Sudah ada dua tahun aku tidak berkunjung ke kota kelahiranku ini. Jadwal yang padat ditambah Tur Dunia menjadikan alasan mengapa aku sulit untuk pulang dan aku pun sangat merindukan keluargaku

Suasana meja makan sangat hangat. Aku mengambil tempat disamping Yangyang, adik menyebalkan sekaligus kesayangan. Mama sedang menyajikan beberapa makanan. Papa Feng sedang mengobrol dengan paman dan bibi Jie. Sepertinya mereka belum menyadari keberadaanku.

"Ekhem..." aku berdeham mencoba menarik perhatian orang.

"KAKAK!" suaranya memekikkan telinga. Yangyang sepertinya mencoba membunuhku dengan memeluk sangat erat seperti ini.

"Dek, lepasin. Kakak tau kamu kangen, tapi jangan gini, sakit tau!"

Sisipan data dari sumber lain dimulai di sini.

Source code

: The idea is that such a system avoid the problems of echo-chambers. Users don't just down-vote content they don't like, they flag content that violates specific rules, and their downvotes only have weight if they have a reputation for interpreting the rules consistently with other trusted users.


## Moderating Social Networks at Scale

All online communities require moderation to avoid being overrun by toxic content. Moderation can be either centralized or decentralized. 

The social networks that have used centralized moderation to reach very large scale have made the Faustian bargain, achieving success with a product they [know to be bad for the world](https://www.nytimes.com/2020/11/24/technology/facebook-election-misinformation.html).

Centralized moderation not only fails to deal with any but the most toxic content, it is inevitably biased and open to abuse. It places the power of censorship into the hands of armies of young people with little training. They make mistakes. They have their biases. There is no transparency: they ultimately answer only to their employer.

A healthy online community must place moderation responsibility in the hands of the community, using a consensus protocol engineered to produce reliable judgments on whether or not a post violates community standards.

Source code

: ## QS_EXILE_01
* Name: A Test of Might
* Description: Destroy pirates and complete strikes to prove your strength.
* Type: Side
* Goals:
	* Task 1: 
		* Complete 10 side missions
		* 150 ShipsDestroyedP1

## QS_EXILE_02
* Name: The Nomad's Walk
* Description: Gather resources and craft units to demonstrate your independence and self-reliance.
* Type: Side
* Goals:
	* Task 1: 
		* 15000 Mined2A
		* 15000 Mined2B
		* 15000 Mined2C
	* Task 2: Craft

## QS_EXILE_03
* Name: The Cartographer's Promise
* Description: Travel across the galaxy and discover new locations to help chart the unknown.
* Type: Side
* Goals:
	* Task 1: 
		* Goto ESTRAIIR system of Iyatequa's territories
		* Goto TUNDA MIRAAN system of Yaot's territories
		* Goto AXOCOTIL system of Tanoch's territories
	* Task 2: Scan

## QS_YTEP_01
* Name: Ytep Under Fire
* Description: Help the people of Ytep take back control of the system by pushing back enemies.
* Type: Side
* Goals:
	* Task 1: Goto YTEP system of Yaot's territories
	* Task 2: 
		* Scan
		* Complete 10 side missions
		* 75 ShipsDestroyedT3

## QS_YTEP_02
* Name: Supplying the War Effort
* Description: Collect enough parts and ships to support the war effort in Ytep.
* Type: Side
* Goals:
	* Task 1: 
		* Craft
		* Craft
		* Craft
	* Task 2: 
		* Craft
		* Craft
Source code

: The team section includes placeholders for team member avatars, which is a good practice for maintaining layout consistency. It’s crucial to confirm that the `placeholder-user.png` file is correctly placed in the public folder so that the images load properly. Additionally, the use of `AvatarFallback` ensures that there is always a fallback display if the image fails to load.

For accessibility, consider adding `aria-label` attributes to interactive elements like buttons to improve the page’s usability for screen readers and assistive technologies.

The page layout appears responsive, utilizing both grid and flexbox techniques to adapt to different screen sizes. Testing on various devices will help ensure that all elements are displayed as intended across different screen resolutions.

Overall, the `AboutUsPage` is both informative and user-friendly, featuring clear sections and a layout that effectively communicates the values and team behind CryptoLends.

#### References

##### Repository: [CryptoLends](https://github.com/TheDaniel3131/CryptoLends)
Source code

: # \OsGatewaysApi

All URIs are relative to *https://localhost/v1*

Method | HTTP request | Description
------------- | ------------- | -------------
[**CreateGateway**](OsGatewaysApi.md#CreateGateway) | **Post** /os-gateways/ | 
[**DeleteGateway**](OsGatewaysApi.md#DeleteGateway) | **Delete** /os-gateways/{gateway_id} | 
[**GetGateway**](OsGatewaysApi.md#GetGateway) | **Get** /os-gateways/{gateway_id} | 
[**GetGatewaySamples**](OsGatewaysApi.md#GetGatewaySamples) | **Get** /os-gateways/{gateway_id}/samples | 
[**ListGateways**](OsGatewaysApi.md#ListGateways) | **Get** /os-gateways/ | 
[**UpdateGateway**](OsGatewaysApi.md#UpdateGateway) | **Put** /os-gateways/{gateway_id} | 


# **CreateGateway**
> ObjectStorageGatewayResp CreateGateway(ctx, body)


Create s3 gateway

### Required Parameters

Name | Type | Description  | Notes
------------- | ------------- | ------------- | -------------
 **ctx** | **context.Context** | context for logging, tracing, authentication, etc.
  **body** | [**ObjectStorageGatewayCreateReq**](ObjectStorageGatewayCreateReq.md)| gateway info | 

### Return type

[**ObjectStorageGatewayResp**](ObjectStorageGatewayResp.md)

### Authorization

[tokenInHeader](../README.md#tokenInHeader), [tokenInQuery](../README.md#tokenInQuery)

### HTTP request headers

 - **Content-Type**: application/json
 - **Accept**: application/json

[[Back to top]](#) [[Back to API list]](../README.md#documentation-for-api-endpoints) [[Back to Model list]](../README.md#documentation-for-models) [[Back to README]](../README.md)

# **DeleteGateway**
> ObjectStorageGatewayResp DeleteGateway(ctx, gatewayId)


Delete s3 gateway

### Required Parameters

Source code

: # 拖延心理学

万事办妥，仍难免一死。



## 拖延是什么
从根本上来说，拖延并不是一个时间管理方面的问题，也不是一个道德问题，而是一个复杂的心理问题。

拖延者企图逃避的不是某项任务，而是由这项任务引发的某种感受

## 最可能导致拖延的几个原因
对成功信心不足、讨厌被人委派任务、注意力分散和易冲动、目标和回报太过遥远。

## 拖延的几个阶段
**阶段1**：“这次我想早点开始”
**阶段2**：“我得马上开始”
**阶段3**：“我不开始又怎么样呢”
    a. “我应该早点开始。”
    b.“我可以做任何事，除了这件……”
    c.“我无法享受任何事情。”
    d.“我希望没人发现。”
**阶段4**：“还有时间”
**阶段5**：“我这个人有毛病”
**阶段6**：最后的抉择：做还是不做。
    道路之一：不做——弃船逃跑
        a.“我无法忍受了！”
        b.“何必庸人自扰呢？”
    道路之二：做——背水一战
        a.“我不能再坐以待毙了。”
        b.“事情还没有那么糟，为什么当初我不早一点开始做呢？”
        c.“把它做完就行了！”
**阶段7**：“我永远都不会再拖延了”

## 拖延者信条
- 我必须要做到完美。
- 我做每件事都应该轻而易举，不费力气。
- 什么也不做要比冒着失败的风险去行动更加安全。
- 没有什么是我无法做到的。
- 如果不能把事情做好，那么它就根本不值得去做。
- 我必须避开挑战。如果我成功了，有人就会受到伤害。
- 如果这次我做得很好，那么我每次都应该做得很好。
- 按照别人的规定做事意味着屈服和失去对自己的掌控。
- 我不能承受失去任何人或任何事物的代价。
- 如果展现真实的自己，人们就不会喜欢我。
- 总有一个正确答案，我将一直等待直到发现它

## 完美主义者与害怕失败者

"Maaf, kak. Kakak kok gak kasi tau aku pulang sekarang? Kan aku  jadi tidak bersiap-siap untuk penyambutan kepulangan kakak. Tadinya aku mau buat buket jelly sama permen yang gedeeee banget" Dia tetap lucu hingga sekarang, terlihat sangat menyayangiku. Adik laki-laki ku ini lahir ketika aku berumur 12 tahun. Saat itu aku malu sudah besar tapi memiliki adik bayi. Tapi sekarang aku bersyukur sekali memiliki Yangyang yang imut dan menggemaskan ini.

" Wah benar kamu mau buat itu? Kalau iya, tidak apa-apa kok kalau sehabis ini kamu langsung membuat buket jellynya"

"Kakak ih aku tidak punya bahan-bahannya kalau sekarang" adikku merengek. Lucu sekali menjahili dia.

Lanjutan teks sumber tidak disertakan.